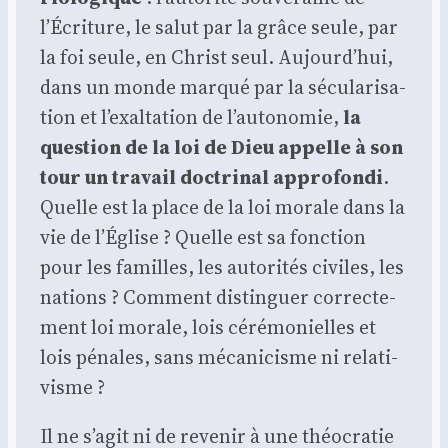
l’Écriture, le salut par la grâce seule, par
la foi seule, en Christ seul. Aujourd’hui,
dans un monde mar­qué par la sécu­la­ri­sa­
tion et l’exaltation de l’autonomie,
la
ques­tion de la loi de Dieu appelle à son
tour un tra­vail doc­tri­nal appro­fon­di
.
Quelle est la place de la loi morale dans la
vie de l’Église ? Quelle est sa fonc­tion
pour les familles, les auto­ri­tés civiles, les
nations ? Com­ment dis­tin­guer cor­rec­te­
ment loi morale, lois céré­mo­nielles et
lois pénales, sans méca­ni­cisme ni rela­ti­
visme ?
Il ne s’agit ni de reve­nir à une théo­cra­tie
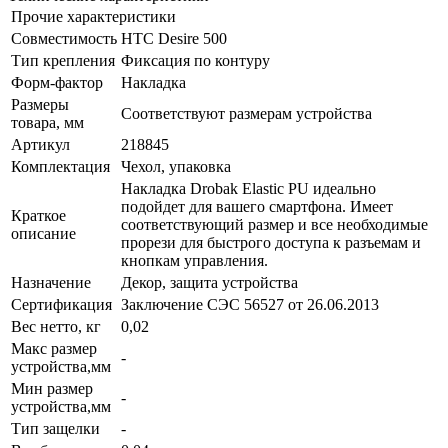
Прочие характеристики
Совместимость
HTC Desire 500
Тип крепления
Фиксация по контуру
Форм-фактор
Накладка
Размеры
Соответствуют размерам устройства
товара, мм
Артикул
218845
Комплектация
Чехол, упаковка
Накладка Drobak Elastic PU идеально
подойдет для вашего смартфона. Имеет
Краткое
соответствующий размер и все необходимые
описание
прорези для быстрого доступа к разъемам и
кнопкам управления.
Назначение
Декор, защита устройства
Сертификация
Заключение СЭС 56527 от 26.06.2013
Вес нетто, кг
0,02
Макс размер
-
устройства,мм
Мин размер
-
устройства,мм
Тип защелки
-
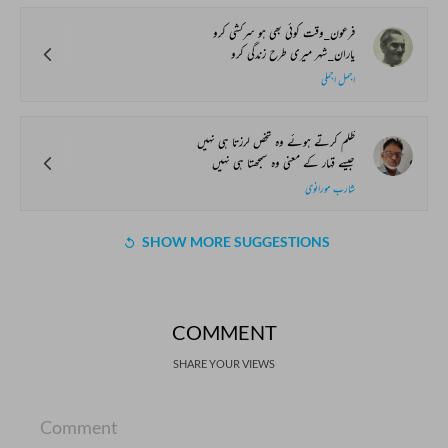
فرعون_وقت کوئی بھی ہو سرکشی کرو
یاران_شہر میری طرح زندگی کرو
اجمل اجملی
ظلم کرتے ہوئے وہ شخص لرزتا ہی نہیں
جیسے قہار کے معنی وہ سمجھتا ہی نہیں
شارب مورانوی
SHOW MORE SUGGESTIONS
COMMENT
SHARE YOUR VIEWS
Comment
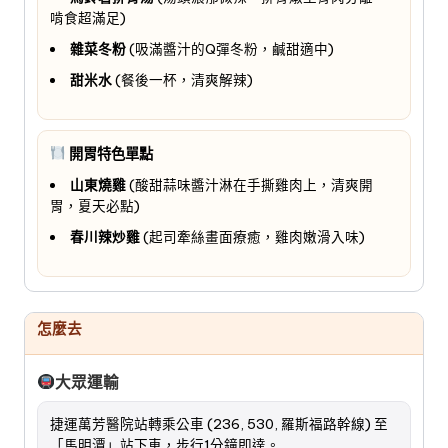
啃食超滿足)
雜菜冬粉
(吸滿醬汁的Q彈冬粉，鹹甜適中)
甜米水
(餐後一杯，清爽解辣)
開胃特色單點
山東燒雞
(酸甜蒜味醬汁淋在手撕雞肉上，清爽開
胃，夏天必點)
春川辣炒雞
(起司牽絲畫面療癒，雞肉嫩滑入味)
怎麼去
大眾運輸
捷運萬芳醫院站轉乘公車 (236, 530, 羅斯福路幹線) 至
「馬明潭」站下車，步行1分鐘即達。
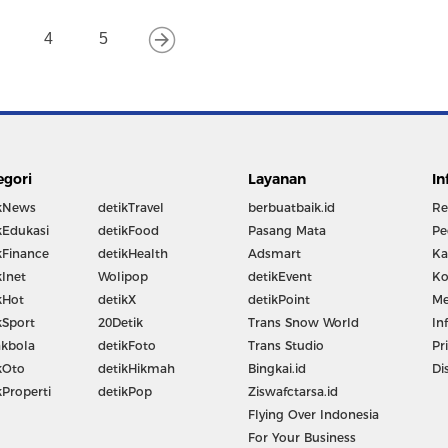
4
5
egori
Layanan
In
kNews
detikTravel
berbuatbaik.id
Re
kEdukasi
detikFood
Pasang Mata
Pe
kFinance
detikHealth
Adsmart
Ka
kInet
Wolipop
detikEvent
Ko
kHot
detikX
detikPoint
Me
kSport
20Detik
Trans Snow World
In
kbola
detikFoto
Trans Studio
Pr
kOto
detikHikmah
Bingkai.id
Di
kProperti
detikPop
Ziswafctarsa.id
Flying Over Indonesia
For Your Business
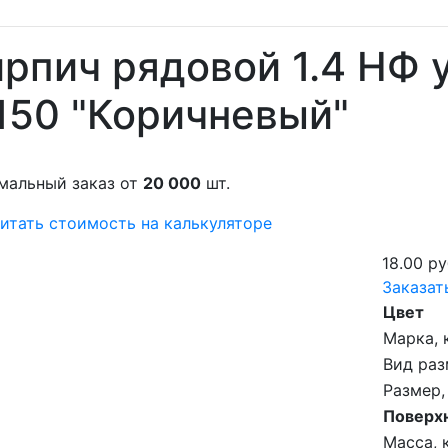
рпич рядовой 1.4 НФ
150 "Коричневый"
мальный заказ от
20 000
шт.
итать стоимость на калькуляторе
18.00 ру
Заказат
Цвет
Марка, 
Вид раз
Размер,
Поверх
Масса, к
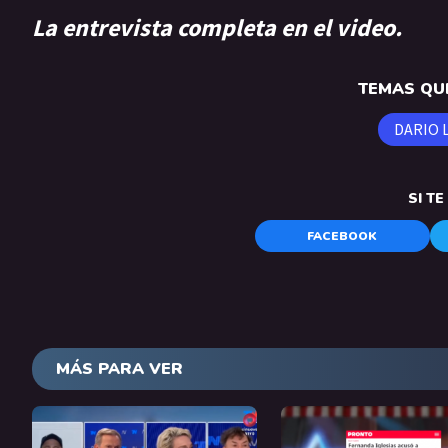
La entrevista completa en el video.
TEMAS QUE
DARIO 
SI T
FACEBOOK
MÁS PARA VER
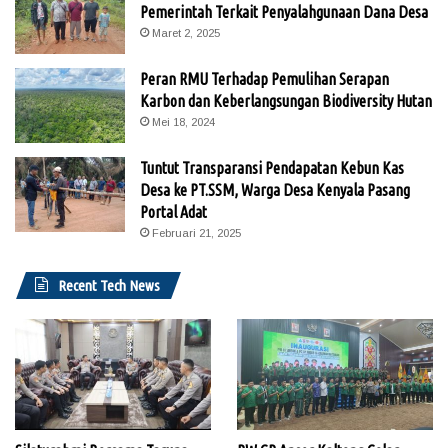
Pemerintah Terkait Penyalahgunaan Dana Desa
Maret 2, 2025
Peran RMU Terhadap Pemulihan Serapan
Karbon dan Keberlangsungan Biodiversity Hutan
Mei 18, 2024
Tuntut Transparansi Pendapatan Kebun Kas
Desa ke PT.SSM, Warga Desa Kenyala Pasang
Portal Adat
Februari 21, 2025
Recent Tech News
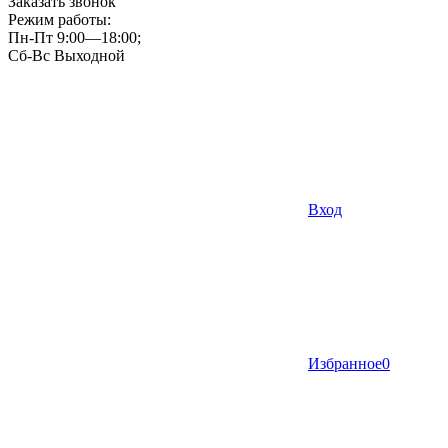
Заказать звонок
Режим работы:
Пн-Пт 9:00—18:00;
Сб-Вс Выходной
Вход
Избранное
0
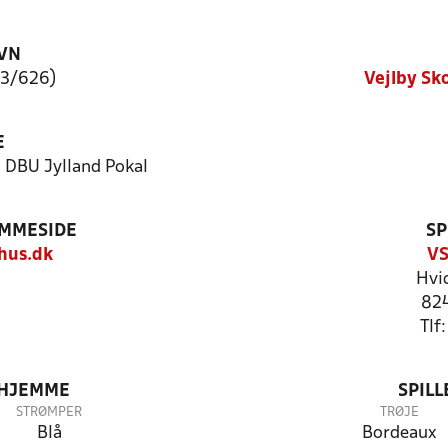
VN
L3/626)
Vejlby Sk
E
- DBU Jylland Pokal
EMMESIDE
SP
hus.dk
VS
Hvid
824
Tlf
 HJEMME
SPIL
STRØMPER
TRØJE
Blå
Bordeaux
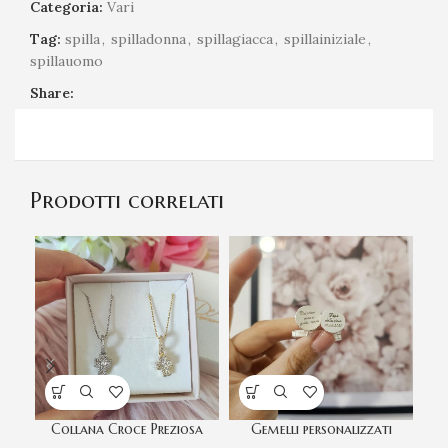
Categoria:
Vari
Tag:
spilla
,
spilladonna
,
spillagiacca
,
spillainiziale
,
spillauomo
Share:
Prodotti correlati
Collana Croce Preziosa
Gemelli personalizzati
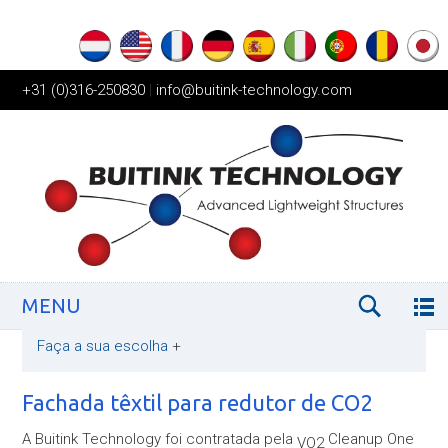
+31 (0)316-250830
|
info@buitink-technology.com
MENU
Faça a sua escolha
+
Fachada têxtil para redutor de CO2
A Buitink Technology foi contratada pela
Cleanup One
VO2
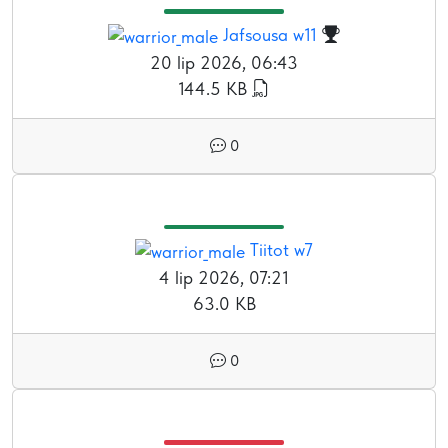
Jafsousa w11
20 lip 2026, 06:43
144.5 KB
0
Tiitot w7
4 lip 2026, 07:21
63.0 KB
0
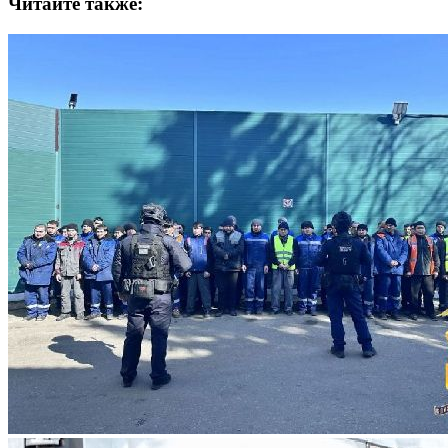
Читайте также:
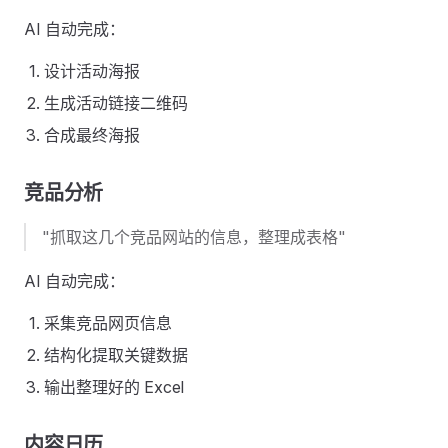
AI 自动完成：
设计活动海报
生成活动链接二维码
合成最终海报
竞品分析
"抓取这几个竞品网站的信息，整理成表格"
AI 自动完成：
采集竞品网页信息
结构化提取关键数据
输出整理好的 Excel
内容日历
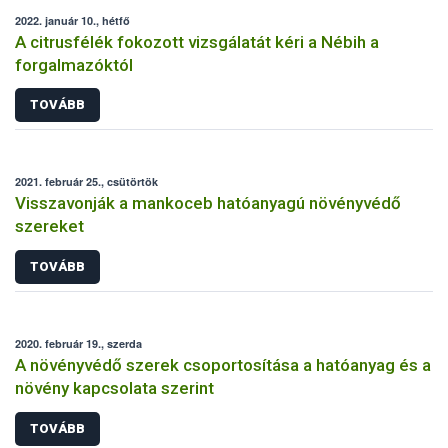
2022. január 10., hétfő
A citrusfélék fokozott vizsgálatát kéri a Nébih a
forgalmazóktól
TOVÁBB
2021. február 25., csütörtök
Visszavonják a mankoceb hatóanyagú növényvédő
szereket
TOVÁBB
2020. február 19., szerda
A növényvédő szerek csoportosítása a hatóanyag és a
növény kapcsolata szerint
TOVÁBB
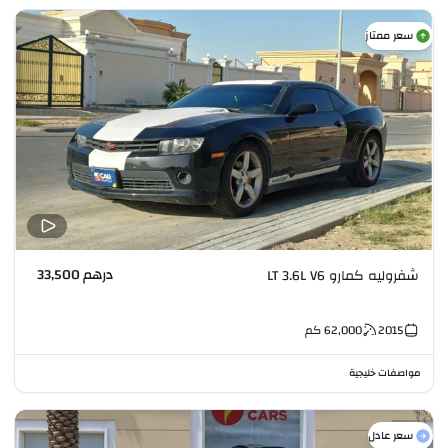
سعر ممتاز
درهم 33,500
شفروليه كمارو LT 3.6L V6
2015
62,000
كم
مواصفات خليجية
سعر عادل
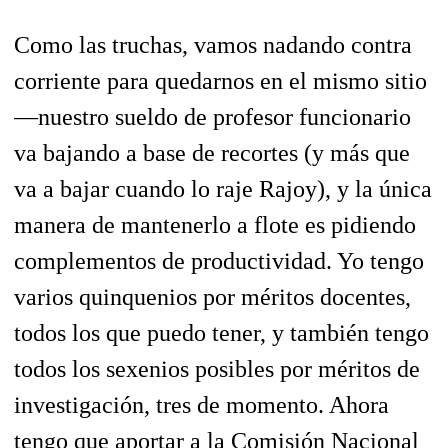
Como las truchas, vamos nadando contra
corriente para quedarnos en el mismo sitio
—nuestro sueldo de profesor funcionario
va bajando a base de recortes (y más que
va a bajar cuando lo raje Rajoy), y la única
manera de mantenerlo a flote es pidiendo
complementos de productividad. Yo tengo
varios quinquenios por méritos docentes,
todos los que puedo tener, y también tengo
todos los sexenios posibles por méritos de
investigación, tres de momento. Ahora
tengo que aportar a la Comisión Nacional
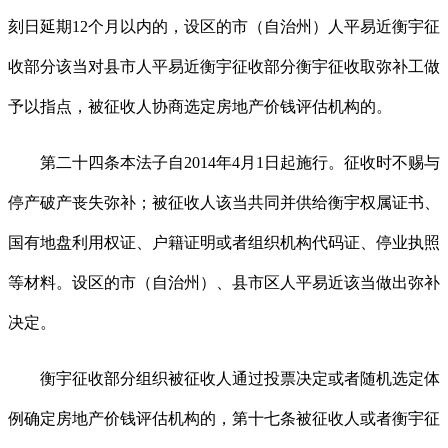
刻日延期12个月以内的，设区的市（自治州）人平易近衡宇征
收部分该当对县市人平易近衡宇征收部分衡宇征收取弥补工做
予以指点，被征收人协商选定房地产价钱评估机构的。
第二十四条本法子自2014年4月1日起施行。征收时不赐与
停产破产丧失弥补；被征收人该当共同并供给衡宇权属证书、
国有地盘利用权证、户籍证明或者组织机构代码证、停业执照
等材料。设区的市（自治州）、县市区人平易近该当做出弥补
决定。
衡宇征收部分组织被征收人通过投票决定或者随机选定体
例确定房地产价钱评估机构的，第十七条被征收人或者衡宇征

+ + + +

### [Problem to work on]
Out of the entries, report each line that contains the word "tengo".

### [Answer to the problem]
complementos de productividad. Yo tengo
todos los que puedo tener, y también tengo
tengo que aportar a la Comisión Nacional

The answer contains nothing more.